In 1535, an outbreak of scurvy ravaged the crew of French explorer Jacques Cartier’s expedition to the St. Lawrence River. Twenty-five men died before a friendly Iroquois chief summoned tribal healers to prepare the crew a drink from the bark and needles of “a magical tree.” Thanks to that vitamin C-rich hemlock tea, there were no further deaths. Cartier wrote later that “no amount of drugs from Europe or Africa could have done what the Iroquois drugs did.”
In 1561, Diego de Landa, who would later become the Spanish bishop of the archdiocese of Yucatán in Mexico, began cataloging hundreds of medicinal plants used by Maya healers, and declared “there is no disease to which native Indians do not apply the plants.” For five centuries, doctors, explorers, botanists, ethnographers, and archaeologists have marveled at—and puzzled over—the nature of healing in ancient America. Anthropologist Daniel E. Moerman’s Native American Medicinal Plants describes more than 2,700 plants whose uses ranged from toothache remedies to contraceptives. Most of what is known about the subject today comes from historical accounts and ethnographic studies of living traditional healers. Lately, however, archaeology has been providing its own fresh insights into the world of ancient medicine.
At Piedras Negras, a large Maya site in northwest Guatemala, U.S., Canadian, and Guatemalan archaeologists recently identified the ruins of an open-air market that, according to Brown University archaeologist Andrew Scherer, was a focal point not only of ancient trade and commerce, but also of ancient medical practices.

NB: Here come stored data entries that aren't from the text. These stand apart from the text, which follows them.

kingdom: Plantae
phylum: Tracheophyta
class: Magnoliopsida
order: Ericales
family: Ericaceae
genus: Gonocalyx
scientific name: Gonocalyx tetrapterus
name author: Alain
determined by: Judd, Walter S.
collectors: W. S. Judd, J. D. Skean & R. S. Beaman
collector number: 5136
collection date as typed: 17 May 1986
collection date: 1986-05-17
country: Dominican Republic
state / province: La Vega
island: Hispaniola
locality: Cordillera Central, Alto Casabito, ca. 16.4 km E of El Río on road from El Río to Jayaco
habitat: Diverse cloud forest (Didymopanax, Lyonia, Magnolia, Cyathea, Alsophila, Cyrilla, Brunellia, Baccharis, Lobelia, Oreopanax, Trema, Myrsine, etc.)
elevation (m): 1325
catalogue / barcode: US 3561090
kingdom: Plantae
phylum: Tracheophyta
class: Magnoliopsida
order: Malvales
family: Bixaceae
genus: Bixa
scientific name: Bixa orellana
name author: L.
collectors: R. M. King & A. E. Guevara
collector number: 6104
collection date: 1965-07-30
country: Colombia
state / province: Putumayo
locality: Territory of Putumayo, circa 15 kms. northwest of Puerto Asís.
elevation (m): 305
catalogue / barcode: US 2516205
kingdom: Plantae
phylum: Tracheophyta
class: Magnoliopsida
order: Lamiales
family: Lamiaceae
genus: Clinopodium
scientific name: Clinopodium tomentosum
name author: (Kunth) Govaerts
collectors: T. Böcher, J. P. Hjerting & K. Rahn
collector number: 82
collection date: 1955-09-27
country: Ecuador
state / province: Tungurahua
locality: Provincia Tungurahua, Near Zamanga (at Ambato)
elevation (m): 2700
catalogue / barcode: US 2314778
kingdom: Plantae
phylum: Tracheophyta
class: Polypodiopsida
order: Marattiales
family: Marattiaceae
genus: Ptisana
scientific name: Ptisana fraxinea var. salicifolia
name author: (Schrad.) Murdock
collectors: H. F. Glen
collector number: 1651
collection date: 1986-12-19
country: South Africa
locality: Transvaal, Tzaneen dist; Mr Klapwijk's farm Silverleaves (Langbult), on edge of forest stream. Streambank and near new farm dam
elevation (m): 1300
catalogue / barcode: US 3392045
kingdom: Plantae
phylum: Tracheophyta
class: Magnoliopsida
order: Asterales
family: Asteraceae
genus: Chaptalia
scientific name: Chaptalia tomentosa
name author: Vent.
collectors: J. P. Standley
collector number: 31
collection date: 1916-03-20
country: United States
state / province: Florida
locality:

Prior research at the site in the 1930s and 1990s identified and unearthed several nearby sweat baths, which were traditionally used by indigenous people for spiritual and physical healing. The identification of the sweat baths was based largely on their architectural form. In 2016 and 2017, Scherer, Charles Golden of Brandeis University, Guatemalan archaeologist Mόnica Urquizú, and their team returned to Piedras Negras for further investigations. They employed current excavation methods and sophisticated laboratory techniques such as paleoethnobotany to better understand what ancient activities took place at this part of the site. They found traces of a virtual pharmacopeia of medicinal plants, and an astonishing number of decayed and cavity-ridden teeth that, because they are unassociated with any human remains, may be signs of a thousand-year-old dental practice.